それから、屋我地島のさとうきび畑をのんびりと散歩した。眼前に田園風景と海、背中に撮影クルーの掛け声とシャッターの音を受けながら、2人は思わず「ここには、また戻って来なくちゃなね」とつぶやいたそうだ。
一番の思い出は?やっぱり人!
こうして名護は私たちにとって特別な場所になったわけだが、旅を振り返ると、やっぱり一番の思い出は「人」に尽きる。
通りすがりの人から「あら、おめでとう!」と声をかけてもらう度に温もりを感じたし、何よりも、新郎新婦の願いを全力で叶えてくれる名護の皆さんに、心を打たれた。
たとえば、新婦の夢だったハイビスカスのブーケ。

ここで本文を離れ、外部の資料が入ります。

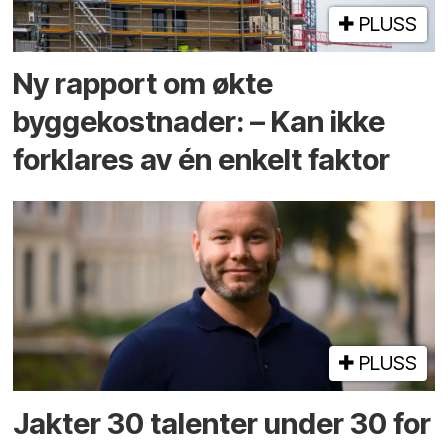
PLUSS
Ny rapport om økte
byggekostnader: – Kan ikke
forklares av én enkelt faktor
PLUSS
Jakter 30 talenter under 30 for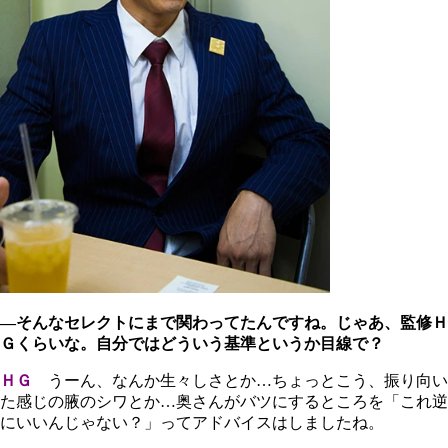
―そんなセレクトにまで関わってたんですね。じゃあ、監修Ｈ
Ｇくらいな。自分ではどういう基準というか目線で？
ＨＧ
うーん、なんか生々しさとか…ちょっとこう、振り向い
た感じの腋のシワとか…奥さんがバツにするところを「これ逆
にいいんじゃない？」ってアドバイスはしましたね。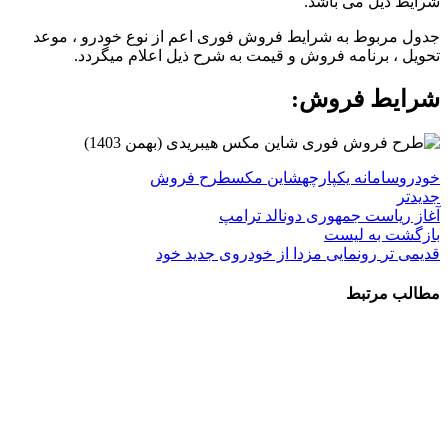
شرایط ذیل می باشد.
جدول مربوط به شرایط فروش فوری اعم از نوع خودرو ، موعد
تحویل ، برنامه فروش و قیمت به شرح ذیل اعلام میگردد.
شرایط فروش:
خودرو
سامانه یکپارچه
شاین مکس
طرح فروش
جدیدتر
آغاز ریاست جمهوری دونالد ترامپ
بازگشت به لیست
قدیمی تر
رونمایی مزدا از خودروی جدید خود
مطالب مرتبط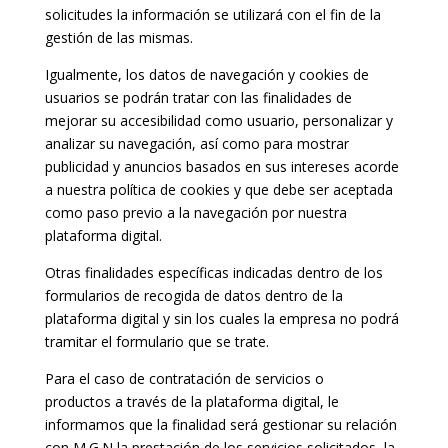
solicitudes la información se utilizará con el fin de la
gestión de las mismas.
Igualmente, los datos de navegación y cookies de
usuarios se podrán tratar con las finalidades de
mejorar su accesibilidad como usuario, personalizar y
analizar su navegación, así como para mostrar
publicidad y anuncios basados en sus intereses acorde
a nuestra política de cookies y que debe ser aceptada
como paso previo a la navegación por nuestra
plataforma digital.
Otras finalidades específicas indicadas dentro de los
formularios de recogida de datos dentro de la
plataforma digital y sin los cuales la empresa no podrá
tramitar el formulario que se trate.
Para el caso de contratación de servicios o
productos a través de la plataforma digital, le
informamos que la finalidad será gestionar su relación
con M.G.N la prestación de los servicios solicitados, la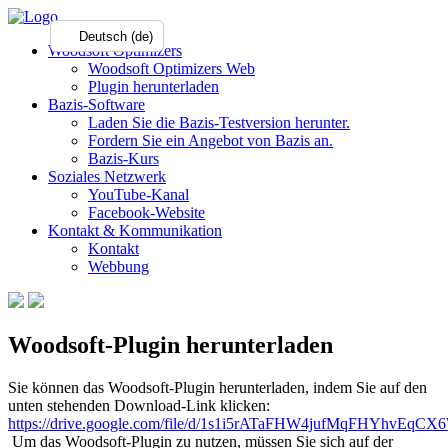
Deutsch (de)
Woodsoft Optimizers
Woodsoft Optimizers Web
Plugin herunterladen
Bazis-Software
Laden Sie die Bazis-Testversion herunter.
Fordern Sie ein Angebot von Bazis an.
Bazis-Kurs
Soziales Netzwerk
YouTube-Kanal
Facebook-Website
Kontakt & Kommunikation
Kontakt
Webbung
Woodsoft-Plugin herunterladen
Sie können das Woodsoft-Plugin herunterladen, indem Sie auf den
unten stehenden Download-Link klicken:
https://drive.google.com/file/d/1s1i5rATaFHW4jufMqFHYhvEqC
Um das Woodsoft-Plugin zu nutzen, müssen Sie sich auf der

ハイビスカスは切り花にするとすぐに枯れてしまうため、通常は生花として販売されておらず、ブーケに使うのは造花がほとんど。しかし、地元のみなさんのネットワークを駆使して、ハイビスカスを提供してくれる方を探し出し、「新婦自らブーケの花を摘みに行く」という体験まで準備してくれた。
「海辺のモーニング」も同様。「静かなビーチを活かして、人が多い観光地では過ごせないような海辺の時間をプレゼントしたい」と相談をもちかけたところ、飲食店への交渉から、早朝のテーブルセッティングまで、親身に協力してくださった。
目には見えない繋がりを実感する、旅の終わり
旅の終わりを感じ、寂しくもある最終日。名護の皆さんには宿のチェックアウトを見送ってもらい、旅のメンバーだけで屋我地島を目指す予定だった。
しかし、
「……もう少しだけついて行こうかな」
「え、じゃあ私も」
「ぼくも」
と、次々と声があがり、最後まで同行してもらえることに! 名残惜しいのは私たちだけではないのだと、3日間で得た深い繋がりを感じた瞬間だった。
また行きたい場所、会いたいという人の存在は、旅の何よりのモチベーションだ。名護で人情に触れて、新郎新婦だけでなく、旅のメンバー全員にとって忘れられない場所になった。また必ず帰ってきます!